[License-review] For Approval: The Cryptographic Autonomy License

VanL van.lindberg at gmail.com
Wed May 1 05:36:33 UTC 2019


It's not just that, though. It's the network aspect, which currently only
had one option: the AGPL. But the AGPL's hook is infirm, as discussed
above. It is ambiguous as to when and to whom it applies in some very
common situations, and for many parties it doesn't solve the "problem" it
was designed to solve.

APIs plus public performance is intelligible, has applicable case law to
reason from, at least by analogy, and is firmly grounded in the reserved
rights under copyright.

Thanks,
Van

__________________________
Van Lindberg
van.lindberg at gmail.com
m: 214.364.7985

On Wed, May 1, 2019, 12:22 AM Bruce Perens <bruce at perens.com> wrote:

> Van, I suggest that you *not* anticipate the crash by pushing the car off
> of the cliff.

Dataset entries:
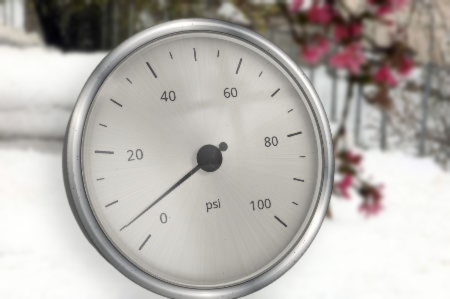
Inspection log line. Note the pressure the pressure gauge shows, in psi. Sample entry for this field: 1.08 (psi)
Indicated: 5 (psi)
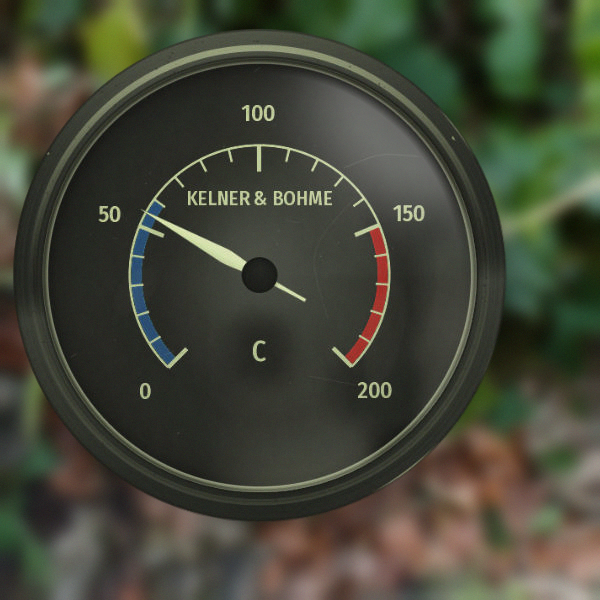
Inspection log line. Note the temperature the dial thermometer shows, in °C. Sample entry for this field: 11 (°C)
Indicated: 55 (°C)
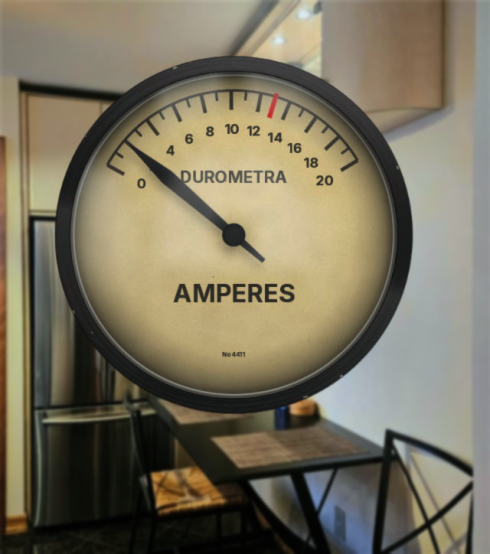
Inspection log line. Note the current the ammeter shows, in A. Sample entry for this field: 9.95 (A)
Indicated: 2 (A)
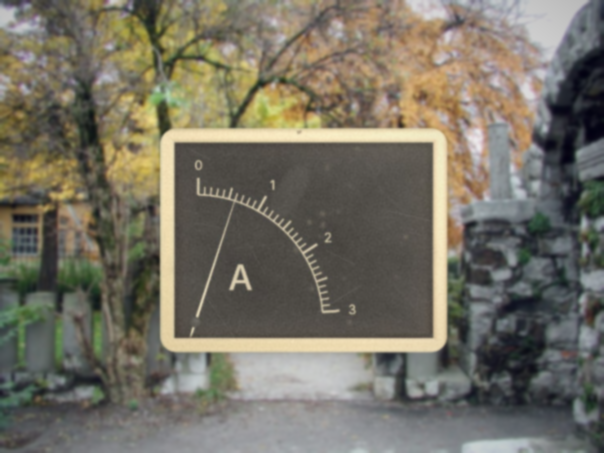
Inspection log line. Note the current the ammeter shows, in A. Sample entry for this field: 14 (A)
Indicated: 0.6 (A)
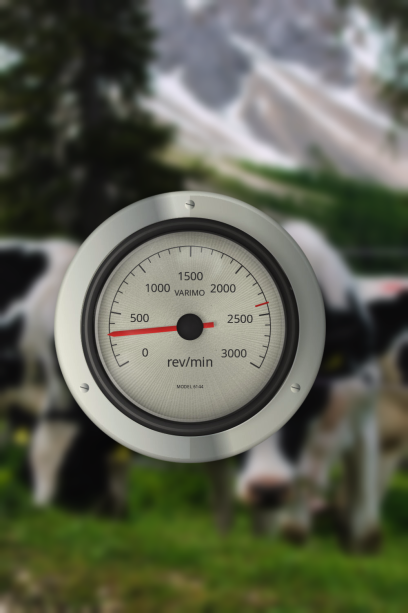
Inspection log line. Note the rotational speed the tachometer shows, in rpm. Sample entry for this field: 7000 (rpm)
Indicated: 300 (rpm)
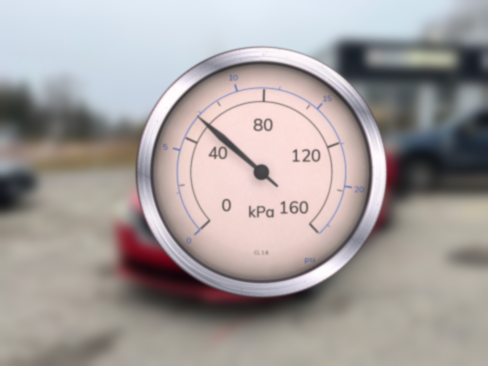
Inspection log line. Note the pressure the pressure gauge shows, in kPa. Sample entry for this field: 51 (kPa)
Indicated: 50 (kPa)
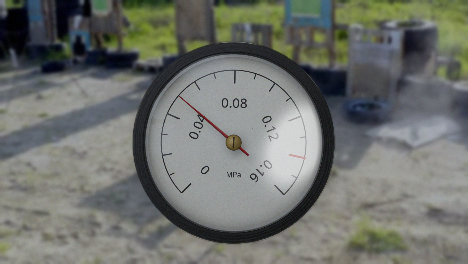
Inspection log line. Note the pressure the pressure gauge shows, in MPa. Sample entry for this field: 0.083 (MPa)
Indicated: 0.05 (MPa)
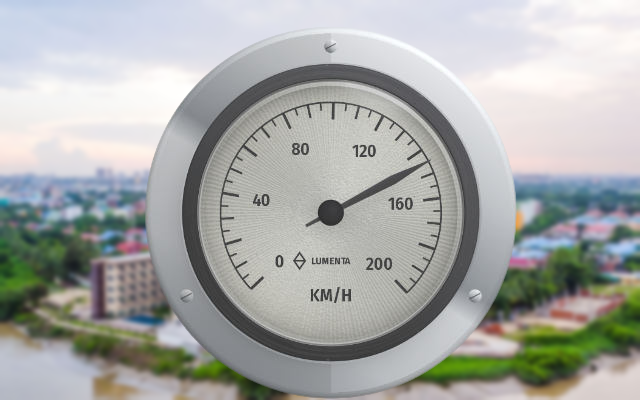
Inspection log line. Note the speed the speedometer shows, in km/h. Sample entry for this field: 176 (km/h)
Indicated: 145 (km/h)
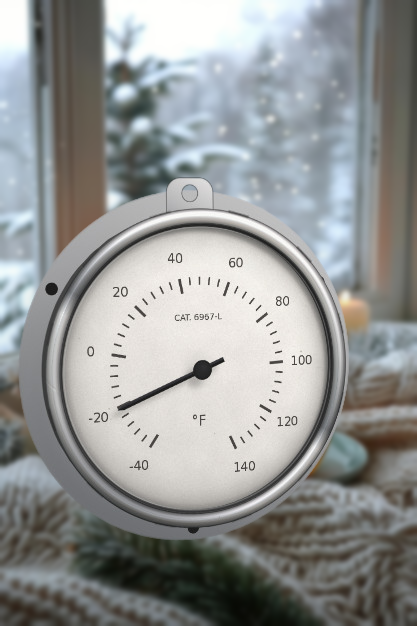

● DIRECTIONS
1. Copy the part of the license-review message that opens with the words containing "It's not just" and closes with "rights under copyright.".
2. Identify each line in the listing that contains the word "ammeter", and copy those lines.
The license-review message and the listing have nothing to do with each other.

● RESPONSES
1.
It's not just that, though. It's the network aspect, which currently only
had one option: the AGPL. But the AGPL's hook is infirm, as discussed
above. It is ambiguous as to when and to whom it applies in some very
common situations, and for many parties it doesn't solve the "problem" it
was designed to solve.

APIs plus public performance is intelligible, has applicable case law to
reason from, at least by analogy, and is firmly grounded in the reserved
rights under copyright.

2.
Inspection log line. Note the current the ammeter shows, in A. Sample entry for this field: 9.95 (A)
Inspection log line. Note the current the ammeter shows, in A. Sample entry for this field: 14 (A)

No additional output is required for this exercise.